En otras ocasiones voy al gastro-bar Aquarela, en El Puerto de Santa María, donde a cambio de probar una deliciosa hamburguesa de kobe he de permitir que mis hijos jueguen en una zona infantil compartimentada, obligándome a comer tranquilo. Indignante. También voy en ocasiones al restaurante El Casarón, en Los Badalejos, cuyo plato de alcauciles y guisantes hace más corto el retorno al hogar. Cuando me pongo melancólico, pienso en la dorada a la espalda que tomé con Jordi Sánchez en El Roqueo, mientras perdía mi alma por entre las olas del mar de la playa. Cuando me pongo agresivo, recuerdo el solomillo que devoré con Javier Funes y Miguelito de la Titi en La Castillería de Santa Marta o el chuletón de buey del Asador La Carbonería de Algeciras, donde siempre me entretengo charlando con las camareras –una saharaui, otras dos marroquíes–, trabajadoras como he conocido pocas.
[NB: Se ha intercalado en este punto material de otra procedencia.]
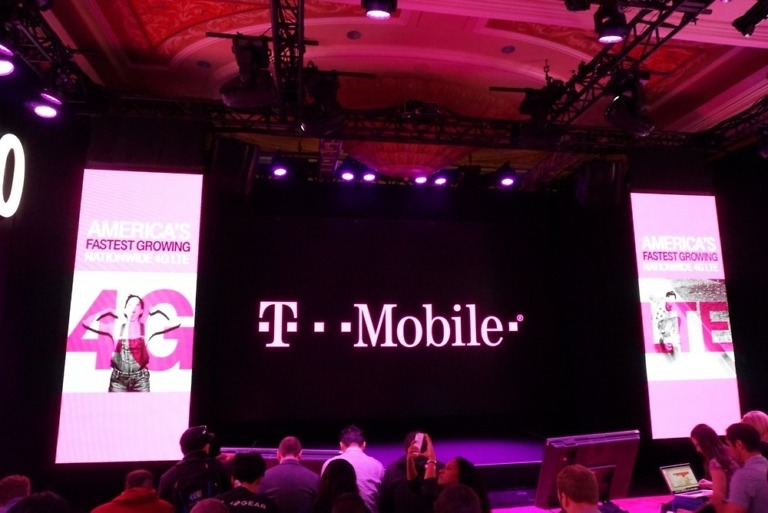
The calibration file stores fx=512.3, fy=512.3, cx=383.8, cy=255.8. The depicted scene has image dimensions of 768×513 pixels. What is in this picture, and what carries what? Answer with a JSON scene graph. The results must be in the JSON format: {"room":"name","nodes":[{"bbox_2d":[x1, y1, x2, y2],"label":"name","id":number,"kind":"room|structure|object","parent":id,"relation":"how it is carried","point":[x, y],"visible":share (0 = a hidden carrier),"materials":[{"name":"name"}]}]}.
{"room":"event hall","nodes":[
{"label":"event hall","id":0,"kind":"room"},
{"bbox_2d":[0,89,90,488],"label":"left wall","id":1,"kind":"structure","parent":0,"point":[9,232],"materials":[{"name":"black"}]},
{"bbox_2d":[0,132,24,218],"label":"number sign","id":2,"kind":"object","parent":1,"relation":"attached to","point":[3,147],"visible":1,"materials":[{"name":"white"}]},
{"bbox_2d":[55,167,202,461],"label":"projection screen","id":3,"kind":"object","parent":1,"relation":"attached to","point":[184,401],"visible":0.98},
{"bbox_2d":[23,0,767,158],"label":"ceiling","id":4,"kind":"structure","parent":0,"point":[495,47],"materials":[{"name":"paint"}]},
{"bbox_2d":[0,0,103,115],"label":"lighting truss","id":5,"kind":"object","parent":4,"relation":"hanging from","point":[53,38],"visible":0.79,"materials":[{"name":"black metal"}]},
{"bbox_2d":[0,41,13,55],"label":"stage light","id":6,"kind":"object","parent":5,"relation":"hanging from","point":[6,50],"visible":0.84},
{"bbox_2d":[0,53,14,75],"label":"stage light","id":7,"kind":"object","parent":5,"relation":"hanging from","point":[2,69],"visible":0.99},
{"bbox_2d":[29,91,60,118],"label":"stage light","id":8,"kind":"object","parent":5,"relation":"hanging from","point":[45,111],"visible":0.94,"materials":[{"name":"black"}]},
{"bbox_2d":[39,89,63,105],"label":"stage light","id":9,"kind":"object","parent":5,"relation":"hanging from","point":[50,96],"visible":0.8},
{"bbox_2d":[268,0,306,116],"label":"lighting truss","id":10,"kind":"object","parent":4,"relation":"hanging from","point":[274,14],"visible":0.89,"materials":[{"name":"black metal"}]},
{"bbox_2d":[219,36,275,107],"label":"stage light","id":11,"kind":"object","parent":10,"relation":"hanging from","point":[227,90],"visible":0.94,"materials":[{"name":"black metal"}]},
{"bbox_2d":[299,68,345,136],"label":"stage light","id":12,"kind":"object","parent":10,"relation":"hanging from","point":[317,124],"visible":0.93,"materials":[{"name":"black"}]},
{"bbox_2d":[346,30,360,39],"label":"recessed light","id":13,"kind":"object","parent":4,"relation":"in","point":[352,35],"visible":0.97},
{"bbox_2d":[362,0,396,18],"label":"stage light","id":14,"kind":"object","parent":4,"relation":"hanging from","point":[377,8],"visible":0.99,"materials":[{"name":"black"}]},
{"bbox_2d":[91,92,731,152],"label":"lighting truss","id":15,"kind":"object","parent":4,"relation":"hanging from","point":[251,121],"visible":0.81,"materials":[{"name":"black metal"}]},
{"bbox_2d":[209,136,259,195],"label":"speaker","id":16,"kind":"object","parent":15,"relation":"hanging from","point":[227,156],"visible":0.96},
{"bbox_2d":[270,153,288,177],"label":"stage light","id":17,"kind":"object","parent":15,"relation":"hanging from","point":[280,171],"visible":0.98,"materials":[{"name":"black"}]},
{"bbox_2d":[339,160,356,181],"label":"stage light","id":18,"kind":"object","parent":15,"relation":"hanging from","point":[346,175],"visible":0.98,"materials":[{"name":"black"}]},
{"bbox_2d":[362,168,377,181],"label":"stage light","id":19,"kind":"object","parent":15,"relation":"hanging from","point":[367,177],"visible":0.92,"materials":[{"name":"black"}]},
{"bbox_2d":[413,174,427,184],"label":"stage light","id":20,"kind":"object","parent":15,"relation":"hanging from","point":[421,180],"visible":0.85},
{"bbox_2d":[432,170,448,186],"label":"stage light","id":21,"kind":"object","parent":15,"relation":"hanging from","point":[439,181],"visible":0.95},
{"bbox_2d":[497,166,517,187],"label":"stage light","id":22,"kind":"object","parent":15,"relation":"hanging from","point":[508,181],"visible":0.99,"materials":[{"name":"black"}]},
{"bbox_2d":[576,160,623,207],"label":"speaker","id":23,"kind":"object","parent":15,"relation":"hanging from","point":[594,177],"visible":0.94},
{"bbox_2d":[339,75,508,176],"label":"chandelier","id":24,"kind":"object","parent":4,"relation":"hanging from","point":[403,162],"visible":0.74,"materials":[{"name":"glass"}]},
{"bbox_2d":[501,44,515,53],"label":"ceiling light","id":25,"kind":"object","parent":4,"relation":"in","point":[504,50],"visible":0.97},
{"bbox_2d":[532,0,718,134],"label":"lighting truss","id":26,"kind":"object","parent":4,"relation":"hanging from","point":[651,27],"visible":0.88,"materials":[{"name":"black metal"}]},
{"bbox_2d":[515,82,564,144],"label":"stage light","id":27,"kind":"object","parent":26,"relation":"hanging from","point":[529,106],"visible":0.87,"materials":[{"name":"black metal"}]},
{"bbox_2d":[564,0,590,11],"label":"stage light","id":28,"kind":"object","parent":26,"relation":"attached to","point":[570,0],"visible":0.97,"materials":[{"name":"black metal"}]},
{"bbox_2d":[593,0,629,43],"label":"stage light","id":29,"kind":"object","parent":26,"relation":"hanging from","point":[613,33],"visible":0.99,"materials":[{"name":"black metal"}]},
{"bbox_2d":[604,71,654,136],"label":"stage light","id":30,"kind":"object","parent":26,"relation":"hanging from","point":[619,102],"visible":0.96,"materials":[{"name":"black metal"}]},
{"bbox_2d":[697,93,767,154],"label":"lighting truss","id":31,"kind":"object","parent":4,"relation":"hanging from","point":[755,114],"visible":0.88,"materials":[{"name":"black metal"}]},
{"bbox_2d":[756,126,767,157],"label":"stage light","id":32,"kind":"object","parent":31,"relation":"hanging from","point":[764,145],"visible":0.98,"materials":[{"name":"black"}]},
{"bbox_2d":[197,172,637,441],"label":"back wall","id":33,"kind":"structure","parent":0,"point":[429,235],"materials":[{"name":"black"}]},
{"bbox_2d":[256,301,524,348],"label":"sign","id":34,"kind":"object","parent":33,"relation":"attached to","point":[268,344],"visible":0.98,"materials":[{"name":"white"}]},
{"bbox_2d":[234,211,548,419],"label":"projection screen","id":35,"kind":"object","parent":33,"relation":"attached to","point":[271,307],"visible":0.97,"materials":[{"name":"black"}]},
{"bbox_2d":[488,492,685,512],"label":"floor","id":36,"kind":"structure","parent":0,"point":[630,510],"materials":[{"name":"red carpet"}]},
{"bbox_2d":[0,474,30,512],"label":"person","id":37,"kind":"object","parent":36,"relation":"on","point":[6,488],"visible":0.89},
{"bbox_2d":[7,491,70,512],"label":"person","id":38,"kind":"object","parent":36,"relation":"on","point":[36,512],"visible":1},
{"bbox_2d":[90,469,173,512],"label":"man","id":39,"kind":"object","parent":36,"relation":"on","point":[142,489],"visible":1},
{"bbox_2d":[158,425,229,510],"label":"man","id":40,"kind":"object","parent":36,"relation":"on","point":[203,444],"visible":0.77},
{"bbox_2d":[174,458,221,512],"label":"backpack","id":41,"kind":"object","parent":40,"relation":"on","point":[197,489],"visible":0.74,"materials":[{"name":"fabric"}]},
{"bbox_2d":[189,498,229,512],"label":"person","id":42,"kind":"object","parent":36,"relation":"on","point":[205,507],"visible":0.99},
{"bbox_2d":[218,452,278,512],"label":"man","id":43,"kind":"object","parent":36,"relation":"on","point":[244,468],"visible":0.99},
{"bbox_2d":[259,436,319,512],"label":"man","id":44,"kind":"object","parent":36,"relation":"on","point":[296,494],"visible":0.96},
{"bbox_2d":[313,458,365,512],"label":"woman","id":45,"kind":"object","parent":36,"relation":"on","point":[349,470],"visible":0.97},
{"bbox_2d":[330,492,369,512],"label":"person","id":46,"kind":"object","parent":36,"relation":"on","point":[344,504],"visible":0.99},
{"bbox_2d":[323,423,384,512],"label":"man","id":47,"kind":"object","parent":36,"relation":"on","point":[359,449],"visible":0.68},
{"bbox_2d":[221,434,543,493],"label":"stage","id":48,"kind":"object","parent":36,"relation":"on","point":[475,461],"visible":0.41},
{"bbox_2d":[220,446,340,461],"label":"monitor","id":49,"kind":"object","parent":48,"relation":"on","point":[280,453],"visible":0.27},
{"bbox_2d":[381,431,439,512],"label":"person","id":50,"kind":"object","parent":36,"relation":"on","point":[402,494],"visible":0.83},
{"bbox_2d":[411,432,425,453],"label":"smartphone","id":51,"kind":"object","parent":50,"relation":"in","point":[418,440],"visible":0.86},
{"bbox_2d":[433,484,481,512],"label":"person","id":52,"kind":"object","parent":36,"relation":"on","point":[457,495],"visible":0.99},
{"bbox_2d":[436,457,490,512],"label":"woman","id":53,"kind":"object","parent":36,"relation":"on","point":[466,476],"visible":0.73},
{"bbox_2d":[555,465,603,512],"label":"man","id":54,"kind":"object","parent":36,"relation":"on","point":[574,474],"visible":0.99},
{"bbox_2d":[535,430,639,509],"label":"monitor","id":55,"kind":"object","parent":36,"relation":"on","point":[607,452],"visible":0.75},
{"bbox_2d":[689,424,737,512],"label":"woman","id":56,"kind":"object","parent":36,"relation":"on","point":[710,434],"visible":0.67},
{"bbox_2d":[659,463,709,500],"label":"laptop","id":57,"kind":"object","parent":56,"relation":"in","point":[666,471],"visible":0.85,"materials":[{"name":"silver metal"}]},
{"bbox_2d":[721,422,767,512],"label":"man","id":58,"kind":"object","parent":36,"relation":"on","point":[735,479],"visible":1},
{"bbox_2d":[741,411,767,458],"label":"person","id":59,"kind":"object","parent":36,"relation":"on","point":[755,413],"visible":0.4},
{"bbox_2d":[630,193,739,436],"label":"projection screen","id":60,"kind":"object","parent":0,"point":[729,391],"visible":0.92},
{"bbox_2d":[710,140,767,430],"label":"right wall","id":61,"kind":"structure","parent":0,"point":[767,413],"materials":[{"name":"black"}]},
{"bbox_2d":[732,0,767,35],"label":"stage light","id":62,"kind":"object","parent":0,"point":[741,29],"visible":0.99,"materials":[{"name":"black metal"}]}
]}

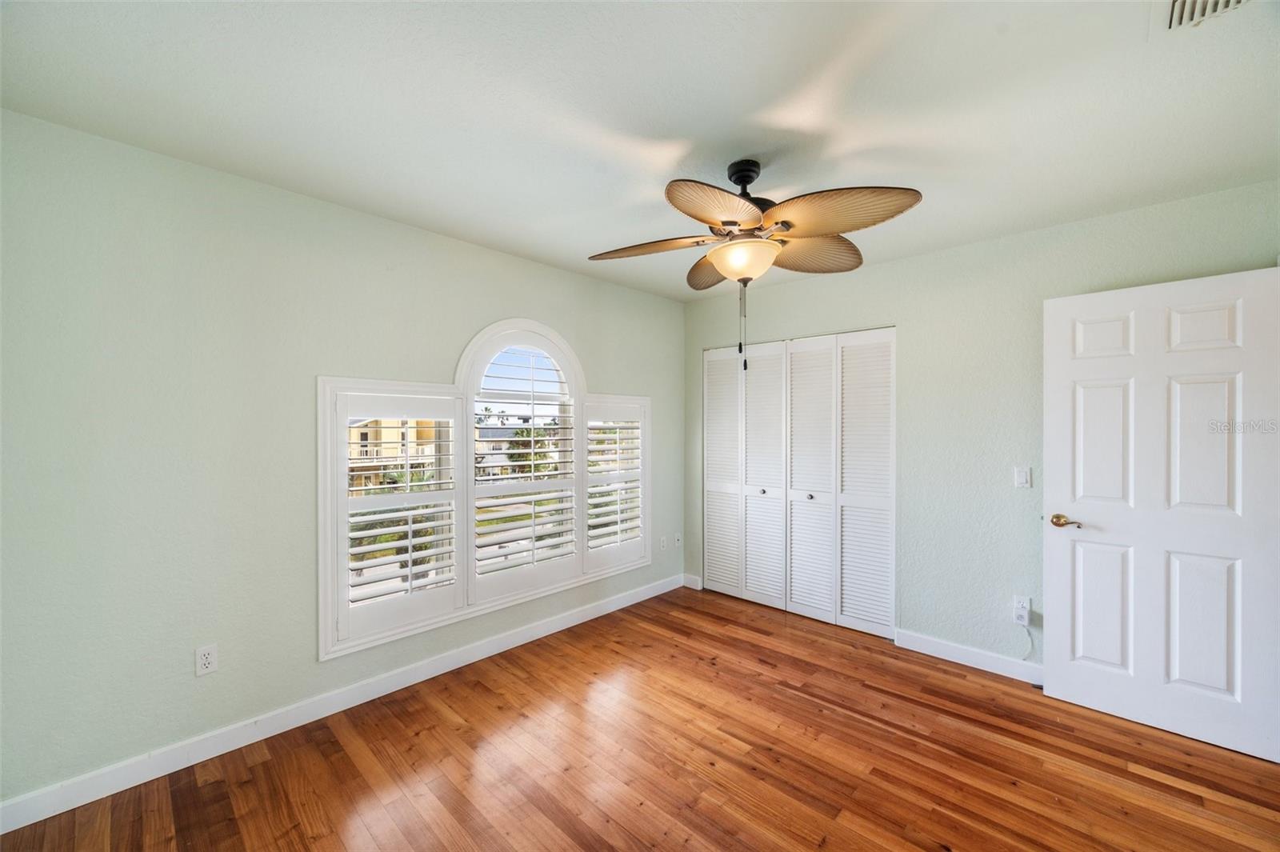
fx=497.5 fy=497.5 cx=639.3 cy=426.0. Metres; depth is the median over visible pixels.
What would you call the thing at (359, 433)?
building
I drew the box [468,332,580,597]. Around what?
plantation shutter
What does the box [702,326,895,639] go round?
closet door
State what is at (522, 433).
tree
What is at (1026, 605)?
wall socket
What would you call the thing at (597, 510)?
plantation shutter
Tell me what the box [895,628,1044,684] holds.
baseboard
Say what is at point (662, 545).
wall socket
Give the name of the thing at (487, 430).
house
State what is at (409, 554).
plantation shutter
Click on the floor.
(862, 729)
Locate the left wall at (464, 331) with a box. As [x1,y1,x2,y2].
[0,109,679,810]
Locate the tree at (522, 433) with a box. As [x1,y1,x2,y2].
[506,424,559,474]
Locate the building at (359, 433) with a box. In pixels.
[347,416,438,493]
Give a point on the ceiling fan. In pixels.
(815, 232)
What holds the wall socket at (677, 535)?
attached to the left wall at (464, 331)
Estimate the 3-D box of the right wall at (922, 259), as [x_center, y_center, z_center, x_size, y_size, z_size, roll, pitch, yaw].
[1.714,0.154,3.174,3.650,2.449,0.148,0,0,43]
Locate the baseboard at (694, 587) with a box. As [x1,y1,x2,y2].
[681,573,702,590]
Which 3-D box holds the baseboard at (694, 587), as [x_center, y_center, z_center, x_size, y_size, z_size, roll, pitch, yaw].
[0.443,1.328,4.251,0.189,0.101,0.014,0,0,43]
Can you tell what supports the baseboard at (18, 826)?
attached to the left wall at (464, 331)
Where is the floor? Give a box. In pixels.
[0,584,1279,851]
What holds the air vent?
attached to the ceiling
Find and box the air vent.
[1160,0,1252,31]
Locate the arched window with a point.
(464, 371)
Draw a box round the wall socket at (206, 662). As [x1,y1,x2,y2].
[194,643,218,676]
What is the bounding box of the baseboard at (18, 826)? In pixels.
[0,572,683,834]
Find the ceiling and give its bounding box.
[0,0,1279,299]
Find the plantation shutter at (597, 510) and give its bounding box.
[583,402,646,571]
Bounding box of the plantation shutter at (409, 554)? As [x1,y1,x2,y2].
[335,391,462,644]
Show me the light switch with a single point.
(1023, 475)
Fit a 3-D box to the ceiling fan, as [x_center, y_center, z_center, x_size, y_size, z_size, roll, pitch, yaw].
[0.410,-0.656,2.069,1.252,0.851,1.253,0,0,43]
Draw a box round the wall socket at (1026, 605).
[1012,596,1031,626]
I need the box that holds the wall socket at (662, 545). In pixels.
[658,535,668,550]
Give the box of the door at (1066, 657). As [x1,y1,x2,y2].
[1042,263,1279,765]
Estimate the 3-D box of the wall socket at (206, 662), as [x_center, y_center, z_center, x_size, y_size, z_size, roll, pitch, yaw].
[-1.788,0.963,2.053,0.009,0.115,0.070,0,0,43]
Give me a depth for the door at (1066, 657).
2.26 m
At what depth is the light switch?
2.73 m
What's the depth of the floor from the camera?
2.02 m
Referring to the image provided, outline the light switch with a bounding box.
[1013,466,1031,487]
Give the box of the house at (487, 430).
[475,420,558,478]
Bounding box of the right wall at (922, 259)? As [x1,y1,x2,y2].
[684,183,1279,675]
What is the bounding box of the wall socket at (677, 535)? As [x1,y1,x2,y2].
[674,532,683,546]
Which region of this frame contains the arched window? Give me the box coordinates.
[316,320,651,661]
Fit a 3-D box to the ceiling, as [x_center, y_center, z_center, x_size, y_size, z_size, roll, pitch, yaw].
[0.395,-1.115,1.670,4.096,0.113,4.234,0,0,43]
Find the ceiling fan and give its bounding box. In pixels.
[586,158,920,370]
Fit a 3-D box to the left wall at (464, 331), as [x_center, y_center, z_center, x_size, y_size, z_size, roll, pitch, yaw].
[-1.021,0.154,2.959,0.152,2.444,4.222,0,0,43]
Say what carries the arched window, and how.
in the left wall at (464, 331)
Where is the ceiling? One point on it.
(674, 125)

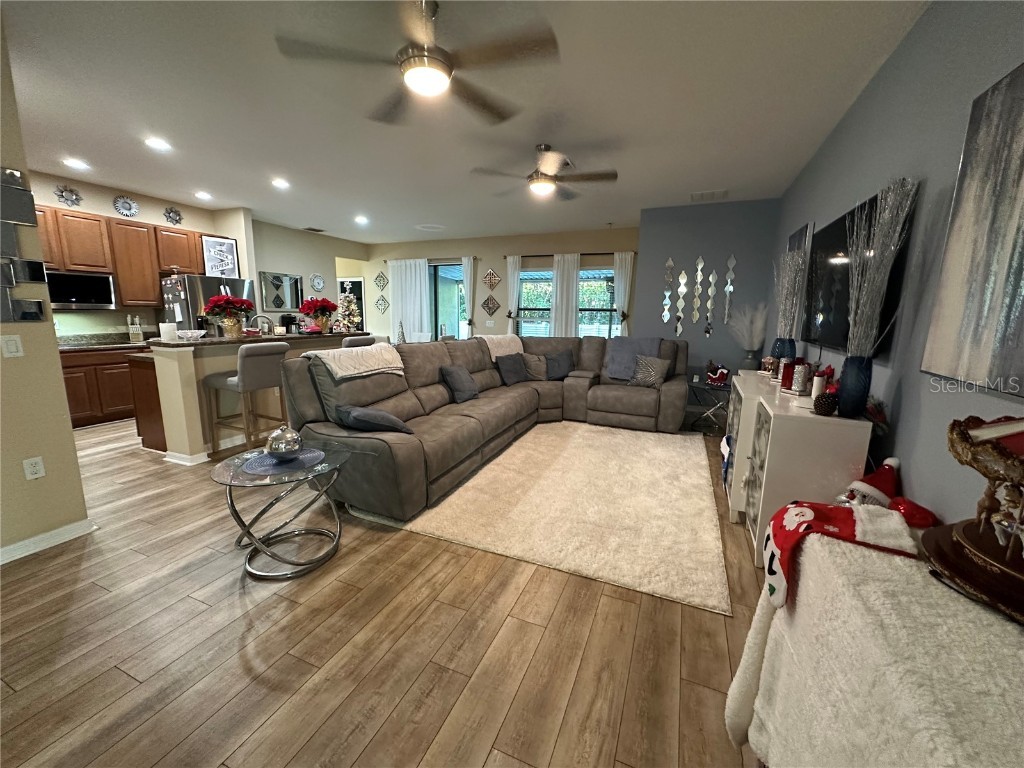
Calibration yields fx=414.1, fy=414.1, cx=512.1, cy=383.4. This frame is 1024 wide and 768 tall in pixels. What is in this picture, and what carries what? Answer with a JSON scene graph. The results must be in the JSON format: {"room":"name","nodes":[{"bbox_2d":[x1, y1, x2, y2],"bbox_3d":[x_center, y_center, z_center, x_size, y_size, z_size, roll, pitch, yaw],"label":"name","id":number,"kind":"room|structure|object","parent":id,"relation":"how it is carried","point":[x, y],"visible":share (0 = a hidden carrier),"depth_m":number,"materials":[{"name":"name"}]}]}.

Cuando me pongo romántico, vuelvo con mi esposa al Jardín del Califa de Vejer, que posiblemente es, junto al Restaurante El Oasis de Ceuta, donde mejor comida marroquí se degusta. En ambos sitios cayeron harira, pinchito moruno y tallín de cordero. También recuerdo el arroz negro con chocos de El Faro, los spaguetti carbonara de Ettore, el morrillo de atún del Campero y los mazapanes de Aromas de Medina. Y cuando me di cuenta, entre recuerdo y recuerdo, acabó el artículo. Era ya la hora del café y seguía sin haber comido.